These 2 Wordle colors undermine color-blind inclusion.
It’s only Wordle. Why can’t color-blind persons just find a different hobby? Why spend time and treasure making trivial pursuits like Wordle accessible?
This logic would require media producers, product manufacturers, and built environment developers to draw lines of accommodation that delineate levels of participation. Above the line: important enough to design and build-in accessibility. Below the line: not important enough to expend the effort.
But who’s going to determine where these lines lie? What would be excluded and for whom? What are the criteria that would drive these decisions?
It’s actually easier and better design citizenship to apply accessible design to everything. To implement a single inclusive design strategy and workflow for every project. And stop spending time and treasure trying to make decisions about who we are going to exclude.
Wordle has added a “high contrast” mode that converts the yellow and green to orange and blue. Color-blind users would have to know to click the gear, find the “high contrast mode” toggle button, read the fine print underneath that indicates it’s for color-blind persons, then toggle it on, then click the question mark icon to find out what the colors mean. That’s the kind of sub-par accessible design UX that’s all too common.

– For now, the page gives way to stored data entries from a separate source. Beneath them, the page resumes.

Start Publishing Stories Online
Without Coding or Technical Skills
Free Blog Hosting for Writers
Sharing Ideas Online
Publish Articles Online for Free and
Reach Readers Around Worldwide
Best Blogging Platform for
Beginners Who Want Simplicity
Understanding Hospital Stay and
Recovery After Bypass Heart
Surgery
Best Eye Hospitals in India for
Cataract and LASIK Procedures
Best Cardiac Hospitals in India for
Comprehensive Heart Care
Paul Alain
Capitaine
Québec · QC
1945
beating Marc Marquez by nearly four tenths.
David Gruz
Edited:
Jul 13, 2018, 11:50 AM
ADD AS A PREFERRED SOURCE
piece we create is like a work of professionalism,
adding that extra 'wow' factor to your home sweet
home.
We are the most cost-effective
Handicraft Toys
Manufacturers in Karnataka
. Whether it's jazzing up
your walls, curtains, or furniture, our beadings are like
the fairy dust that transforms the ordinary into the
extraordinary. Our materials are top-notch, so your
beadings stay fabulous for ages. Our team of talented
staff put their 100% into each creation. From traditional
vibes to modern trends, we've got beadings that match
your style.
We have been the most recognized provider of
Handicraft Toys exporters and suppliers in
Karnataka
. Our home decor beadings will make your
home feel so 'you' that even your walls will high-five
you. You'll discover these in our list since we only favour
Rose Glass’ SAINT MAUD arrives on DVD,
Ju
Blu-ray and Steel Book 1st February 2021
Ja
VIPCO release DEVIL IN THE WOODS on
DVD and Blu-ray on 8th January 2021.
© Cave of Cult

Universal design demands that we make popular games like Wordle function for persons of every vision ability so they can fully participate in the mainstream cultural fabric of the world in which they live without having to engage with clumsy alternate versions.
Here’s the Wordle color issue, In summary:
1 - Correctly guessed letters are denoted using green and yellow. Green for letters that are in the word and in the correct spot. Yellow for letters that are in the word but in the wrong spot.
2 – Both green and yellow letters look a slightly different shade of yellow to color-blind persons.
3 - When only one is visible ...
4 - it’s hard to know which one it is.
5 - changing one to a cool, blue color
6 - Fixes the issue
Shout-out to color-blindness advocate Peter Woolford, for alerting me to this color-blind dilemma!